Chimeric antigen receptor expressing T cells (CAR-T cells) have shown remarkable efficacy against some blood cancers and have potential to treat many other human diseases. During CAR-T cell manufacturing, T cells are activated via engagement of the T-cell receptor (TCR); however, persistent TCR engagement can induce unchecked activation, differentiation, and exhaustion, which can negatively affect CAR-T cell product quality and in vivo potency. In addition, T cells may not uniformly respond to TCR-dependent activation (TCRD) contributing to lot-to-lot variability, poor expansion, and manufacturing failures.

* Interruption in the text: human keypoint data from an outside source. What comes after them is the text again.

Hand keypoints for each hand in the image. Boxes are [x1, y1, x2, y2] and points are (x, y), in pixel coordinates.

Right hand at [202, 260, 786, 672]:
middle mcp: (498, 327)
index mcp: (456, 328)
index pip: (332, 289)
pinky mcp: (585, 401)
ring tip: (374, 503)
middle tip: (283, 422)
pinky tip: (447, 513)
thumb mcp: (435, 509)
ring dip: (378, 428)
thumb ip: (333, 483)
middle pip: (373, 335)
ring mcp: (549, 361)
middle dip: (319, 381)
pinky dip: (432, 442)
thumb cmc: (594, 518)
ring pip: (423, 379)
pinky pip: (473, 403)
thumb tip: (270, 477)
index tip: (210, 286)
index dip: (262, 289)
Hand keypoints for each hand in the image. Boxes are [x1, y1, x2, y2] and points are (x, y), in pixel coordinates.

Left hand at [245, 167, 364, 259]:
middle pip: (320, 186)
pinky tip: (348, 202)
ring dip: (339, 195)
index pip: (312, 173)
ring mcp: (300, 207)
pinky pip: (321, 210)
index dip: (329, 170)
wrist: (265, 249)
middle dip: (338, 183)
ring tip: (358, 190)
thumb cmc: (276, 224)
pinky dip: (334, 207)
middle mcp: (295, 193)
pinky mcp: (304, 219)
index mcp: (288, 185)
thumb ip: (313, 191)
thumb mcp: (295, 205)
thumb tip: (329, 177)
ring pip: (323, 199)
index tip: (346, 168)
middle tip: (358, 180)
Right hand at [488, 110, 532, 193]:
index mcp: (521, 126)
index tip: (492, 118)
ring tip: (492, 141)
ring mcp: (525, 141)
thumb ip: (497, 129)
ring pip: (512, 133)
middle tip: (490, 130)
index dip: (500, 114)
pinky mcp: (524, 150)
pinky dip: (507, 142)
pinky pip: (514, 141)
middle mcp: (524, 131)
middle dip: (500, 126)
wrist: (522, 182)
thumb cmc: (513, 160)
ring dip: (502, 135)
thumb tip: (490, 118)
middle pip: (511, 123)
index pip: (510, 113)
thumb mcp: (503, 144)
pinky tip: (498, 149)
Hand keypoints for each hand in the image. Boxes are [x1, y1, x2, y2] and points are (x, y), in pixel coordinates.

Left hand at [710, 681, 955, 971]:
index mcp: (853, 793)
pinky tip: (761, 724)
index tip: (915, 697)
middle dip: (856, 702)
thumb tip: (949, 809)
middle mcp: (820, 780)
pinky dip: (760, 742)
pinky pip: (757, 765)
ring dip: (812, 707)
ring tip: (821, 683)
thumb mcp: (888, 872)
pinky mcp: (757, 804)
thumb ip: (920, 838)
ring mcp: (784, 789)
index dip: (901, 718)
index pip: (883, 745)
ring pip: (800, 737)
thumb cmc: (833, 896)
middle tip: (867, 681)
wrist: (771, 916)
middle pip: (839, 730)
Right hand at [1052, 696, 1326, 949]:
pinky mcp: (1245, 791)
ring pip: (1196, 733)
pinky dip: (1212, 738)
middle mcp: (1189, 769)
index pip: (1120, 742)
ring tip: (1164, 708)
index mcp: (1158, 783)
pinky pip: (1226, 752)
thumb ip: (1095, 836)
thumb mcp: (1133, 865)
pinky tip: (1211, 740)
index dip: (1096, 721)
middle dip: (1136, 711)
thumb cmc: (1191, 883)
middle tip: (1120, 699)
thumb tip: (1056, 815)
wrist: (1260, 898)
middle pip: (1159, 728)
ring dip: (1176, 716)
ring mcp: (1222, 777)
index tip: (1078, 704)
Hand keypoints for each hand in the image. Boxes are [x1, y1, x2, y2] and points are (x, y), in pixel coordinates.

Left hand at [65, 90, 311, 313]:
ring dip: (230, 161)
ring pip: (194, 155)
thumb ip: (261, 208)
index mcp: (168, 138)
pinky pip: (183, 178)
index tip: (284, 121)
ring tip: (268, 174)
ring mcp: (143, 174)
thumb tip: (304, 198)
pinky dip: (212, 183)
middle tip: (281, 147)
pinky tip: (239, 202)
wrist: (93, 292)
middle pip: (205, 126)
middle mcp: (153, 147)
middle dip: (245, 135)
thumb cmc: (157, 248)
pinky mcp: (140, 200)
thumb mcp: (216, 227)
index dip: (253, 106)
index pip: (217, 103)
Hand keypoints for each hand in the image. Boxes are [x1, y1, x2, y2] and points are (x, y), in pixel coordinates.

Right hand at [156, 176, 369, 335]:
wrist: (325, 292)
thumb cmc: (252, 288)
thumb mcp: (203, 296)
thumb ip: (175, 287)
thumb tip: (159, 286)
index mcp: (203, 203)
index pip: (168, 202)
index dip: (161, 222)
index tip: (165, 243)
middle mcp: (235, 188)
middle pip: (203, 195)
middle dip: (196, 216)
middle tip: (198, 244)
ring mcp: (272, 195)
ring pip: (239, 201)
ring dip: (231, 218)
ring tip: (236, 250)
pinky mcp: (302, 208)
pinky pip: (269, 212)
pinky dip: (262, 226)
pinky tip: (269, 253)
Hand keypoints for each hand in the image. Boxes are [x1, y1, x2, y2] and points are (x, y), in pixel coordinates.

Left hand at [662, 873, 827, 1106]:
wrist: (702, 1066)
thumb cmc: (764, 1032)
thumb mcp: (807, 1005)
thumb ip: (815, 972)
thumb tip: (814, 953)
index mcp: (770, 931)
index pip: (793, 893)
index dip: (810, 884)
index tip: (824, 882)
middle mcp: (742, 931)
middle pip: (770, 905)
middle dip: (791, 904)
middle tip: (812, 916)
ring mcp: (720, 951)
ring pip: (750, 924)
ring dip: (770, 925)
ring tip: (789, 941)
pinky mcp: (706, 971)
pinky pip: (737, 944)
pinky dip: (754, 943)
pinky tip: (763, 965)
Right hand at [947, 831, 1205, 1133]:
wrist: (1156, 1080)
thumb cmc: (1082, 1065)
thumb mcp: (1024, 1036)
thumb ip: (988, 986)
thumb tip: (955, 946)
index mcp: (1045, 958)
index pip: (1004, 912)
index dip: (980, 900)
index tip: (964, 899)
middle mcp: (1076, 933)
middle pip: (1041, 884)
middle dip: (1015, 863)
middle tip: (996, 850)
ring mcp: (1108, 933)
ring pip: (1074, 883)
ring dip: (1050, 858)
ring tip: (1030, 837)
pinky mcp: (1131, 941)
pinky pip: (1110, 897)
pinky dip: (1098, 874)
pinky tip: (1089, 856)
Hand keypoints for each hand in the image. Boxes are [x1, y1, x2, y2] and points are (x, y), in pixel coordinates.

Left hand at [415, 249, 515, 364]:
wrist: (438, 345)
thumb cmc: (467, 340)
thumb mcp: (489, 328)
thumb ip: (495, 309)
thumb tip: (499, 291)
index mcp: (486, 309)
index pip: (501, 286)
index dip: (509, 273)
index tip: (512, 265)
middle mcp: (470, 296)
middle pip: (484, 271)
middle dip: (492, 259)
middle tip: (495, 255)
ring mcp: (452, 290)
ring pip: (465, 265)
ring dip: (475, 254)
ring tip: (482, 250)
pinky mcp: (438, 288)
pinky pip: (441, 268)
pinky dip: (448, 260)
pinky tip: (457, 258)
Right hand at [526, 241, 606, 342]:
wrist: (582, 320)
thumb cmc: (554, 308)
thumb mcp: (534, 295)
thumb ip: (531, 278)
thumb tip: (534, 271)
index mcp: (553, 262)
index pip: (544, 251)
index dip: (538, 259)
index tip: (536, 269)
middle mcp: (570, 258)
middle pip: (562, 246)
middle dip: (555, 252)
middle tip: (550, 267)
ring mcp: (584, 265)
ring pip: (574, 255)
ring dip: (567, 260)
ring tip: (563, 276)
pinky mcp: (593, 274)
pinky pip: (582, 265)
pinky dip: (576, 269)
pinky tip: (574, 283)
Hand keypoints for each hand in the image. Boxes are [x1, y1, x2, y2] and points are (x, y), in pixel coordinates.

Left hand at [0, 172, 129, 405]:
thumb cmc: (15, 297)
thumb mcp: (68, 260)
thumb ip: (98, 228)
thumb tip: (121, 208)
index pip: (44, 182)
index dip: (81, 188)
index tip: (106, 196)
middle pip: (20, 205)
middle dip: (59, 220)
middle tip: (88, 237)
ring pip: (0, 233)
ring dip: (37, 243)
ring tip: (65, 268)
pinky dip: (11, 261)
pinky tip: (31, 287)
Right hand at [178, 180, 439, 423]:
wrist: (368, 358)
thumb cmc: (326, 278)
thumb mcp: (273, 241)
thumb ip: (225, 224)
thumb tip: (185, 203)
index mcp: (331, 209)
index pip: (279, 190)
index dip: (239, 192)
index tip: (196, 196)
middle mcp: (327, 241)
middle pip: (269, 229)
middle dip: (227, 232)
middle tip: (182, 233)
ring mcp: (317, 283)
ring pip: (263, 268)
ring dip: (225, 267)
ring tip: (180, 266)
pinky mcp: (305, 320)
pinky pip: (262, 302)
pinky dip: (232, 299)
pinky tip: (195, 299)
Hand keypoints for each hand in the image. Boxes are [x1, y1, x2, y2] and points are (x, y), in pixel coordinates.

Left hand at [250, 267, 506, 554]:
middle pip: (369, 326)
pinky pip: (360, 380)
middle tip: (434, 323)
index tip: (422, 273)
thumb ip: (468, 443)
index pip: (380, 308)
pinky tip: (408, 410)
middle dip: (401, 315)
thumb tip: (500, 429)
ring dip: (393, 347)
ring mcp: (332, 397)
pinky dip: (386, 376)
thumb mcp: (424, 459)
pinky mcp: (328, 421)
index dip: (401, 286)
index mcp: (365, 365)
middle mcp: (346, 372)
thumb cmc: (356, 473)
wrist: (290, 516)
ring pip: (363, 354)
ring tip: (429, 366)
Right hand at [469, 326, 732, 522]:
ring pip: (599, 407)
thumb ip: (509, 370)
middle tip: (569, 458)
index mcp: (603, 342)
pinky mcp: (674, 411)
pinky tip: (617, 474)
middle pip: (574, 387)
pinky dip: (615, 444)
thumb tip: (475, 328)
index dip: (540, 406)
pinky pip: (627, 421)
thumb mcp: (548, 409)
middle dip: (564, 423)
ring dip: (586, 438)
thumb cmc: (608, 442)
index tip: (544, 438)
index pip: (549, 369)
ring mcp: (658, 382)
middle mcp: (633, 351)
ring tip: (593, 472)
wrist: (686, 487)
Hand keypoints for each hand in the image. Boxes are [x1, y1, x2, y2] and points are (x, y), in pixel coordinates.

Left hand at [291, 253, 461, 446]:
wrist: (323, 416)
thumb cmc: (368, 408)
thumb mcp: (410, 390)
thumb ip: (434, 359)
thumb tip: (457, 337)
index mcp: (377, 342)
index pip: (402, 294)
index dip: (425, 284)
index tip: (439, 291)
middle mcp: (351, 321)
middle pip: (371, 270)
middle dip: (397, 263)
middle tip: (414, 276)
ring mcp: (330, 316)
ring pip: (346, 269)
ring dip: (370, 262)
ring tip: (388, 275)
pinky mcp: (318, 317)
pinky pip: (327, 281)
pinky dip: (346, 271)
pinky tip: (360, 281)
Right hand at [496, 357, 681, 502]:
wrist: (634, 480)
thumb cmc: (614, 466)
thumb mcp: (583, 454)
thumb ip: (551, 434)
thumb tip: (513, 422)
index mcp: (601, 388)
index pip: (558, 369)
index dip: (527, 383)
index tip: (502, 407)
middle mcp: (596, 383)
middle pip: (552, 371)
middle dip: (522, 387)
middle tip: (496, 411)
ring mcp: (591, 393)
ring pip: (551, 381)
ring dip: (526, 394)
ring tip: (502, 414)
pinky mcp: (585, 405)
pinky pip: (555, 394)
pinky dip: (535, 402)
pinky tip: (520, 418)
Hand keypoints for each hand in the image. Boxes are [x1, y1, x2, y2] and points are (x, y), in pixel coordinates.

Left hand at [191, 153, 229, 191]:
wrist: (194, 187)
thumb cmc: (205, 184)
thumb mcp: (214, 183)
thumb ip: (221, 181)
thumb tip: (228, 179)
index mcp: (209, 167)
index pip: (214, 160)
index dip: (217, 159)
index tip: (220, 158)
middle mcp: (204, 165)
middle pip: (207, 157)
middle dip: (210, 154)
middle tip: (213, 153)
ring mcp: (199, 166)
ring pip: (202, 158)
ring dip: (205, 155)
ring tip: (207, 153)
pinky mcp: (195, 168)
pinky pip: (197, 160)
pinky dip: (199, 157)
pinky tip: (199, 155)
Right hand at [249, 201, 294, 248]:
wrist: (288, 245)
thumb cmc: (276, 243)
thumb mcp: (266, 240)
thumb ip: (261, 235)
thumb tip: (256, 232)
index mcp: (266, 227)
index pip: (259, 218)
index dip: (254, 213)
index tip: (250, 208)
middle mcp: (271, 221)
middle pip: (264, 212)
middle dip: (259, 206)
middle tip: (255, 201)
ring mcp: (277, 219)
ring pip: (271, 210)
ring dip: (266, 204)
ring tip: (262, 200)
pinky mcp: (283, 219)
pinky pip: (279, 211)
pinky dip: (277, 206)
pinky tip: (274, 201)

TCRD also presents challenges during manufacturing of allogeneic CAR-T cells when endogenous TCR is deleted to prevent graft-versus-host disease. Thus, novel strategies to activate T cells may help improve CAR-T cell product attributes and reduce manufacturing failures. In this study, we compared the effect of TCRD and TCR-independent activation (TCRI) on CAR-T cell product attributes. We found that TCRI in presence of a Src-kinase inhibitor significantly improved CAR-T cell expansion and yield without affecting viability and CD4/CD8 ratio. Markers of T-cell activation, exhaustion and differentiation were also reduced in these CAR-T cells compared with CAR-T cells manufactured by TCRD. TCRI did not affect CAR-T cell in vitro potency; however, following co-culture with target cells, CAR-T cells manufactured by TCRI released significantly less inflammatory cytokines compared with CAR-T cells manufactured by TCRD. Together, these data suggest that manufacturing CAR-T cells by TCRI activation in the presence of a Src-kinase inhibitor improves product quality attributes and may help reduce manufacturing failures and improve CAR-T cell safety and efficacy in vivo.